You’re famous for your foraging skills as well as your direct relationships with farmers. So where is the best place you’ve ever foraged?
An area on the north-west coast of Denmark called Lammefjorden, which means “the fjord of the lambs”. It used to be marshland before dams were built to create more agricultural soil, which happens also to be the most fertile soil in Europe. The first 30cm is sandy with mussels everywhere and then there’s a further 2m of mussels and shellfish and vegetation. It’s the shittiest beach on earth with rotten seaweed flowing in all the time, but the vegetation is incredible. As is the forest. It’s perfect. And best of all? It’s just 45 minutes from Noma. In the winter, 10 to 15 of us might go there on a Sunday on a big foraging trip. It’s astonishingly fertile. Just mind-boggling.
In the past, you’ve described yourself as “a beast, angry as hell”. Can you explain this — it all sounds a bit scary to us
Yeah. I couldn’t handle the bottleneck during service. I was doubtful about all the decisions. I suddenly lost confidence in what we were doing. Back then, in 2010, I kept thinking, “Is this the mountain top? Is this it?” For a moment I lost focus. Then I learned that you have to see the big accolades as a step on the way. In terms of exploring our region and working on our changing food culture, we’re like babies. We have so much more to do.

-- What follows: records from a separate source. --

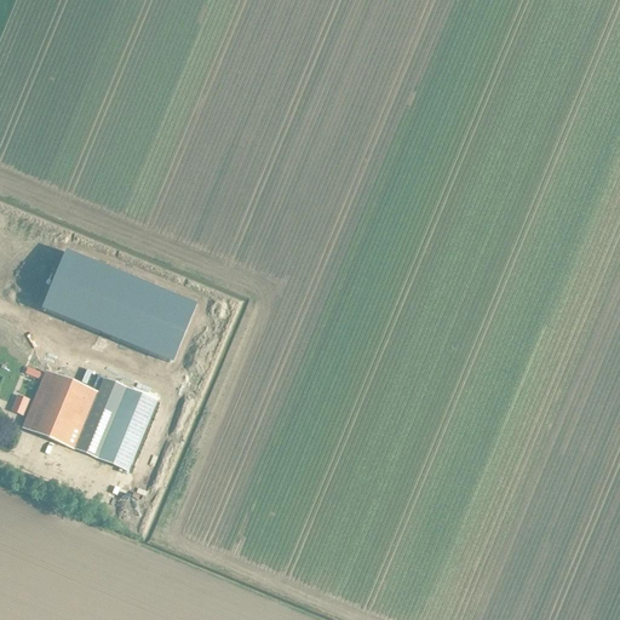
[(193,306),(67,254),(42,313),(168,365),(193,306)]
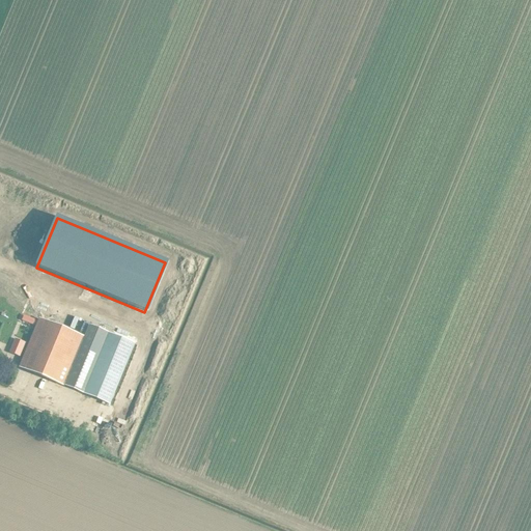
[(63,386),(83,338),(38,319),(19,367),(63,386)]
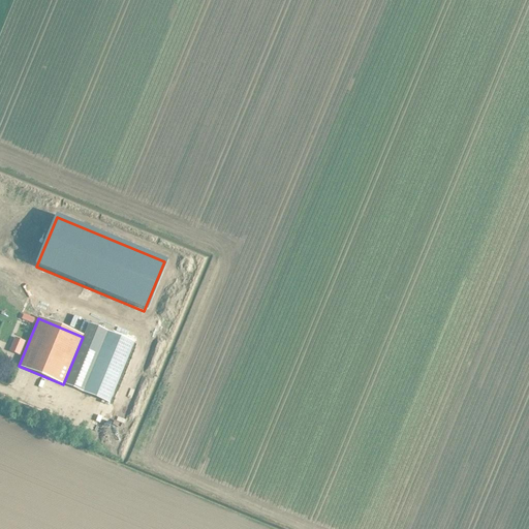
[(88,324),(83,337),(63,384),(82,393),(106,332),(88,324)]
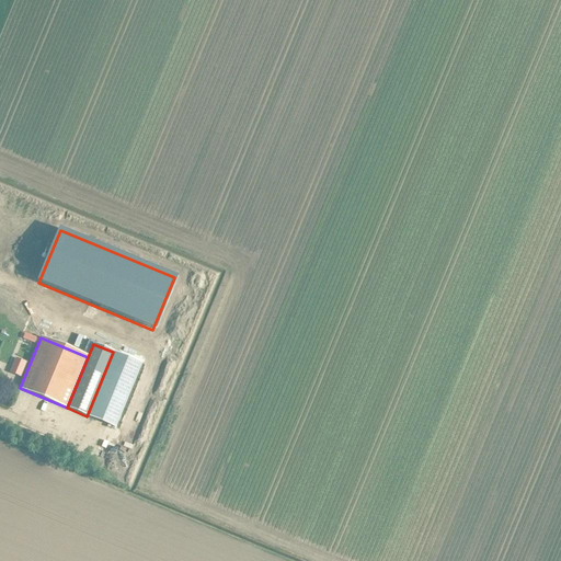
[(141,364),(113,352),(87,416),(115,427),(141,364)]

One of your early supporters was Adam Price, the Danish food critic who went on to create Borgen. Tell us about him
Adam’s a very good friend of mine. He used to be the number one food critic in Denmark. He was one of those really, really good food critics who never wrote to humiliate. Instead, he criticised in a very positive way. He definitely understood what we were doing at Noma. He’s extremely clever and nice. He comes from a family of writers and theatre people.
Denmark has become incredibly cool, thanks to Noma, TV shows like Borgen and The Killing, its interior design and so on. How did this happen? Denmark is a little safe haven up there in the north. It’s egalitarian. In these times there’s a natural admiration for something like that.